Shares for Debt Transactions with Arms-Length
Investors
In addition to the aforementioned transactions with Mingda,
Slemko Investment Corporation, and Brian
Baker, the Corporation is pleased to announce that, subject
to the approval of the TSXV, the Corporation has agreed settle
$527,041 in outstanding secured
promissory notes originally issued by Annidis on June 25, 2013, including all interest having
accrued thereon as of November 30,
2016, by way of the completion of shares for debt
transactions pursuant to which, in exchange for the cancellation of
the outstanding secured promissory notes and the discharge of the
associated security, Annidis will issue common shares to the
respective noteholders at a conversion price of $0.05 per common share resulting in the issuance
of a total of 14,865,382 common shares (10,540,820 common shares on
account of converted principal and 4,324,562 common shares on
account of the conversion of accrued interest).
About Annidis Corporation
Annidis (TSX-V: RHA) has developed, manufactures and sells a
patented imaging platform technology based on multi-spectral
imaging. The current RHA is a retinal screening technology used by
primary care professionals for early disease detection. The RHA is
complementary to diagnostic imaging technologies and supports the
timely identification, treatment and monitoring of a wide range of
vision threatening diseases.
Completion of the transactions contemplated herein is subject
to a number of conditions, including TSXV acceptance and
disinterested shareholder approval.

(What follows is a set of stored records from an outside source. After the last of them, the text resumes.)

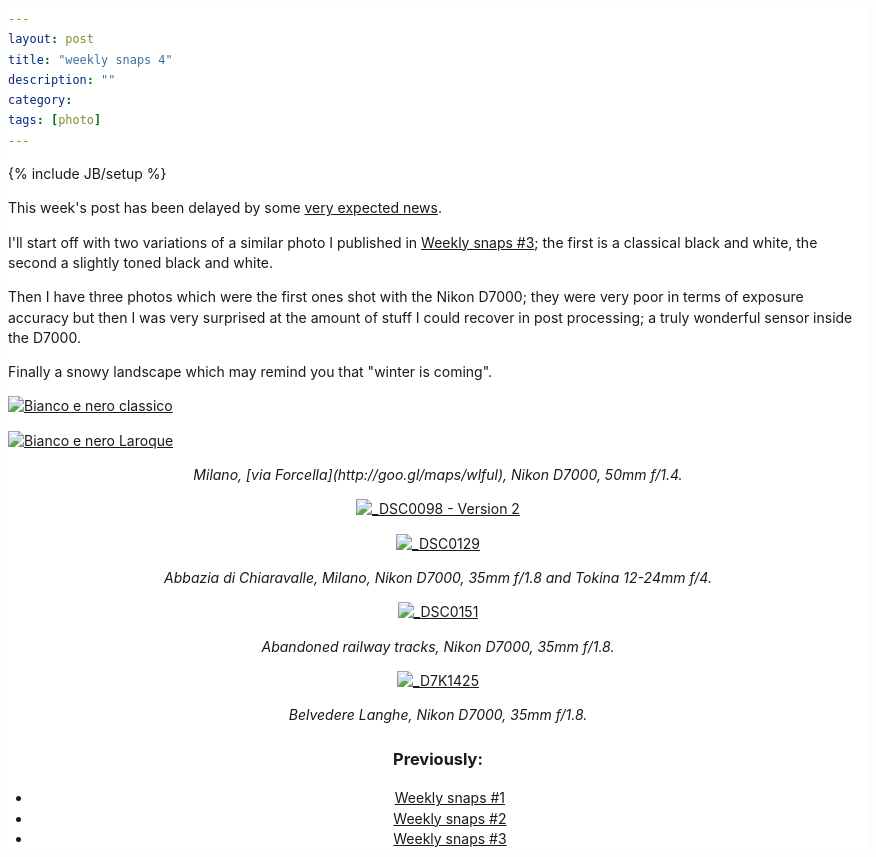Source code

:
 ```yaml
---
layout: post
title: "weekly snaps 4"
description: ""
category: 
tags: [photo]
---
```

{% include JB/setup %}

This week's post has been delayed by some [very expected news](http://aadm.github.com/2012-08-04-valentina.html).

I'll start off with two variations of a similar photo I published in [Weekly snaps #3](http://aadm.github.com/2012-07-27-weekly-snaps-3.html); the first is a classical black and white, the second a slightly toned black and white.

Then I have three photos which were the first ones shot with the Nikon D7000; they were very poor in terms of exposure accuracy but then I was very surprised at the amount of stuff I could recover in post processing; a truly wonderful sensor inside the D7000.

Finally a snowy landscape which may remind you that "winter is coming".

<a href="http://www.flickr.com/photos/aadm/7653020006/" title="Bianco e nero classico by aadm, on Flickr"><img src="http://farm9.staticflickr.com/8160/7653020006_300a42f093_z.jpg" width="427" height="640" alt="Bianco e nero classico"></a>

<a href="http://www.flickr.com/photos/aadm/7653007052/" title="Bianco e nero Laroque by aadm, on Flickr"><img src="http://farm9.staticflickr.com/8283/7653007052_0020a7a8c9_z.jpg" width="427" height="640" alt="Bianco e nero Laroque"></a>
<center><i>Milano, [via Forcella](http://goo.gl/maps/wlful), Nikon D7000, 50mm f/1.4.</i><center>

<a href="http://www.flickr.com/photos/aadm/7600062062/" title="_DSC0098 - Version 2 by aadm, on Flickr"><img src="http://farm8.staticflickr.com/7254/7600062062_fe7c0702cb_z.jpg" width="640" height="640" alt="_DSC0098 - Version 2"></a>

<a href="http://www.flickr.com/photos/aadm/7600078118/" title="_DSC0129 by aadm, on Flickr"><img src="http://farm9.staticflickr.com/8144/7600078118_20902f5089_z.jpg" width="640" height="424" alt="_DSC0129"></a>
<center><i>Abbazia di Chiaravalle, Milano, Nikon D7000, 35mm f/1.8 and Tokina 12-24mm f/4.</i><center>

<a href="http://www.flickr.com/photos/aadm/7600094890/" title="_DSC0151 by aadm, on Flickr"><img src="http://farm9.staticflickr.com/8428/7600094890_3ea36d109d_z.jpg" width="424" height="640" alt="_DSC0151"></a>
<center><i>Abandoned railway tracks, Nikon D7000, 35mm f/1.8.</i><center>


<a href="http://www.flickr.com/photos/aadm/7653070862/" title="_D7K1425 by aadm, on Flickr"><img src="http://farm9.staticflickr.com/8148/7653070862_91f0586b58_z.jpg" width="640" height="424" alt="_D7K1425"></a>
<center><i>Belvedere Langhe, Nikon D7000, 35mm f/1.8.</i><center>

### Previously:

* [Weekly snaps #1](http://aadm.github.com/2012-07-10-weekly-snaps-1.html)
* [Weekly snaps #2](http://aadm.github.com/2012-07-19-weekly-snaps-2.html)
* [Weekly snaps #3](http://aadm.github.com/2012-07-27-weekly-snaps-3.html)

The transactions cannot
close until the required disinterested shareholder approvals are
obtained. There can be no assurance that these transactions will be
completed as proposed or at all.
Neither TSX Venture Exchange nor its Regulation Services
Provider (as that term is defined in the policies of the TSX
Venture Exchange) accepts responsibility for the adequacy or
accuracy of this release.
Certain statements in this press release are forward looking
statements and are prospective in nature, including statements with
respect to the Corporation's intended use of the proceeds of the
Note. Forward‐looking statements are not based on
historical facts, but rather on current expectations and
projections about future events, and are therefore subject to risks
and uncertainties which could cause actual results to differ
materially from the future results expressed or implied by the
forward‐looking statements. These statements
generally can be identified by the use of
forward‐looking words such as "may", "should",
"will", "could", "intend", "estimate", "plan", "anticipate",
"expect", "believe" or "continue", or the negative thereof or
similar variations. Such statements are qualified in their entirety
by the inherent risks and uncertainties surrounding future
expectations. Such forward‐looking statements should
therefore be construed in light of such factors, and the
Corporation is not under any obligation, and expressly disclaims
any intention or obligation, to update or revise any
forward‐looking statements, whether as a result of
new information, future events or otherwise.